Former Safelite Tech Claims Overtime Pay Suits are “Materially Different”
February 6, 2012
by Katie Hodge O'Mara, email@example.com
A former California Safelite technician has filed court documents alleging that his case and another pending case against the company related to overtime pay “are materially different,” according to court documents.
The filing by counsel for Demetriot Lewis, a former San Francisco-based technician, was made in response to a notice filed by Safelite claiming that, “depending upon the outcome of the Perez matter (including the outcome of any appeal of the denial of class certification), some coordination of these matters might be necessary to avoid conflicts, conserve resources and promote an efficient determination of the actions.”

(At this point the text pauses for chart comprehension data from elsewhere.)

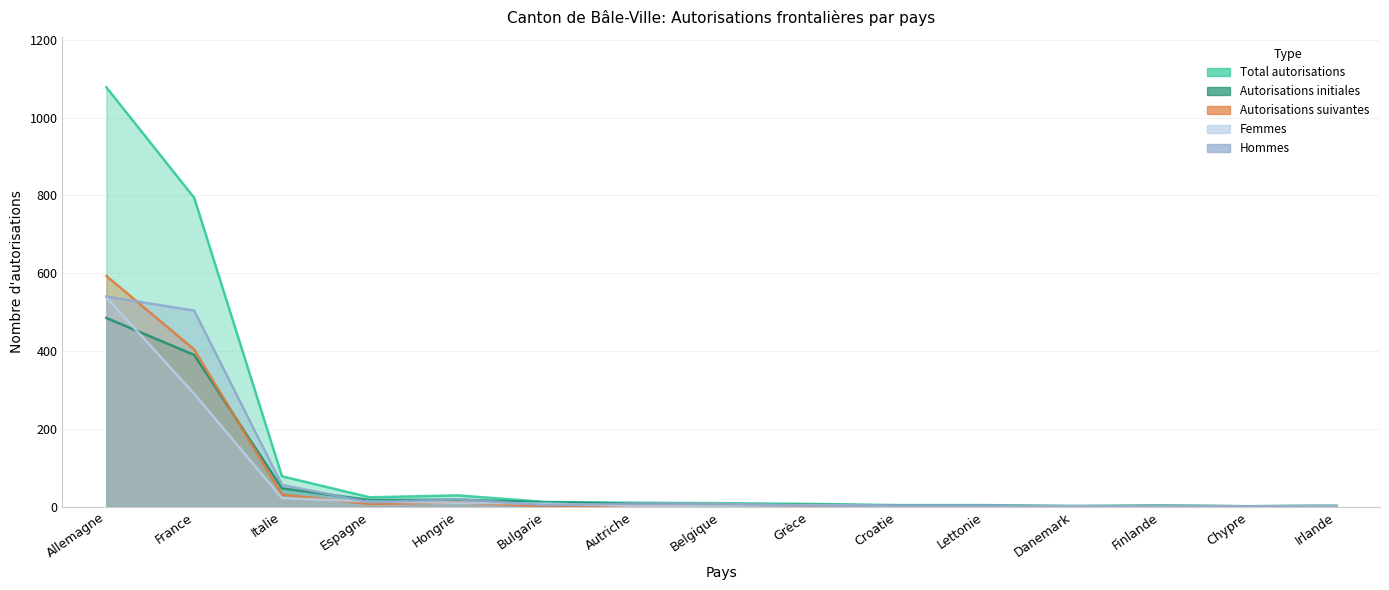

Reading left to right, transcribe all the data shown in this chart.

Total autorisations: 1078	794	78	24	29	12	10	9	7	4	4	2	3	1	3
Autorisations initiales: 485	390	47	17	18	11	8	3	5	3	3	1	2	1	2
Autorisations suivantes: 593	404	31	7	11	1	2	6	2	1	1	1	1	0	1
Femmes: 538	290	22	13	10	8	2	2	4	2	2	2	1	0	3
Hommes: 540	504	56	11	19	4	8	7	3	2	2	0	2	1	0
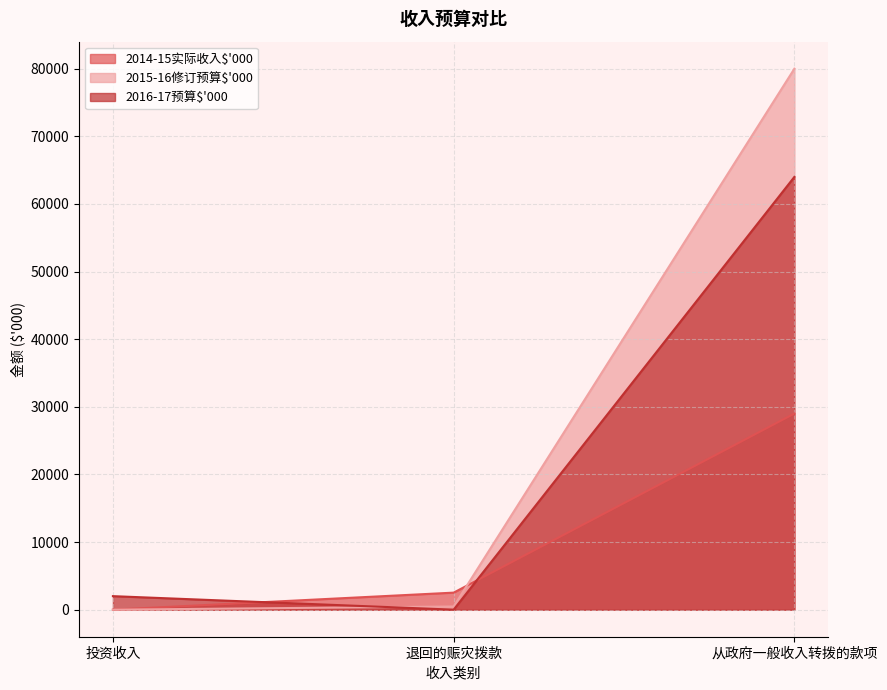

What is the label of the 1st point from the left?

投资收入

However, Lewis claims that the, “district court’s denial of class certification in Perez has no bearing on Plaintiff’s right to seek or ability to obtain certification of his class action claims in this case.”
Among other differences, Lewis cites his claim that technicians are required to have and are not reimbursed for GPS units. Lewis goes on to cite his claims that “the workload of technicians effectively prevented them from taking a duty free meal period of 30 minutes” and that “supervisors created or forced employees to create records purporting to reflect that employees had taken a 30-minute meal period.”

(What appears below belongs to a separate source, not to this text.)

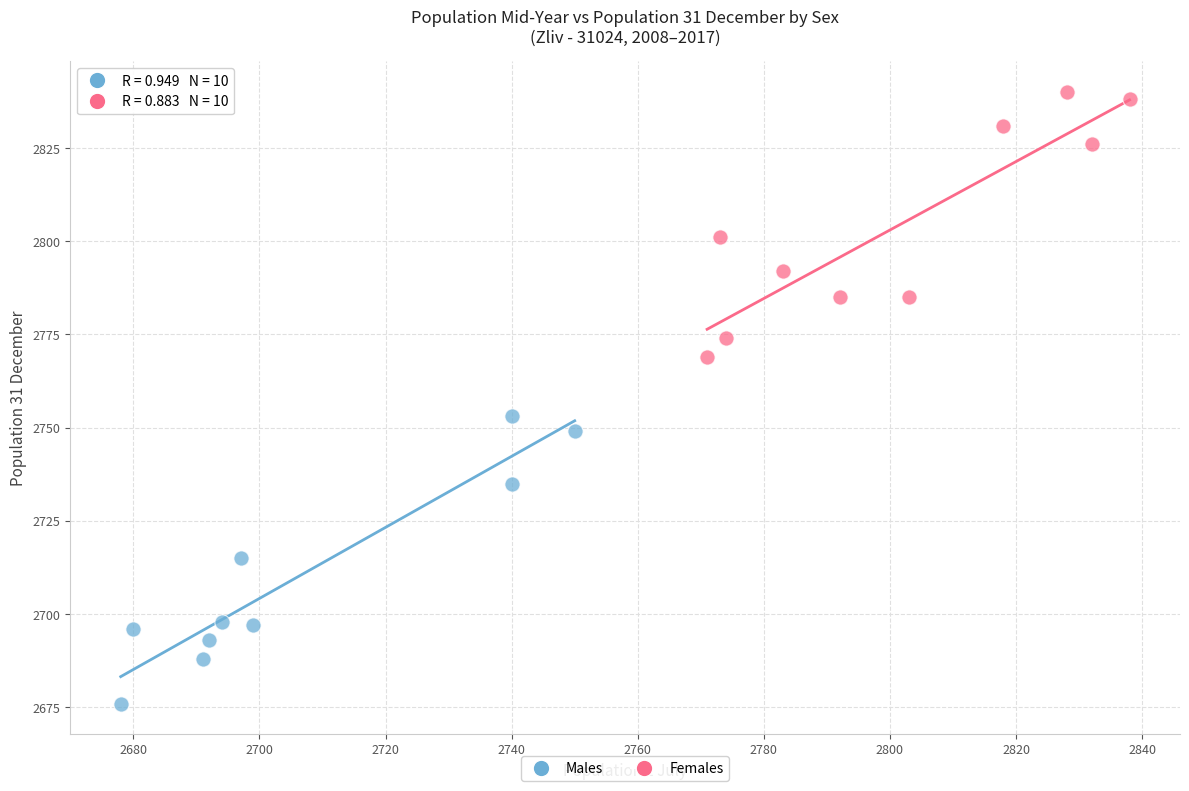

Which series reaches the maximum Y coordinate?

Females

According to Lewis, this differs from Perez’s claims that employees were automatically clocked out for one hour on every shift whether or not they actually took a meal period.
The court has not yet ruled on Safelite’s request.
Lewis, an auto glass technician who worked for Safelite for approximately eight months in 2012, filed a class action suit against the company alleging that he is owed overtime pay for hours not counted in his work day. The suit was filed on November 14 in the U.S. District Court for the Northern District of California. Lewis alleges that he was not paid for all of the hours he worked. He says that though the company sometimes paid him time and a half based on his $12 hourly rate of pay, the company did not factor the repair incentives that he sometimes received into the time-and-a-half rate.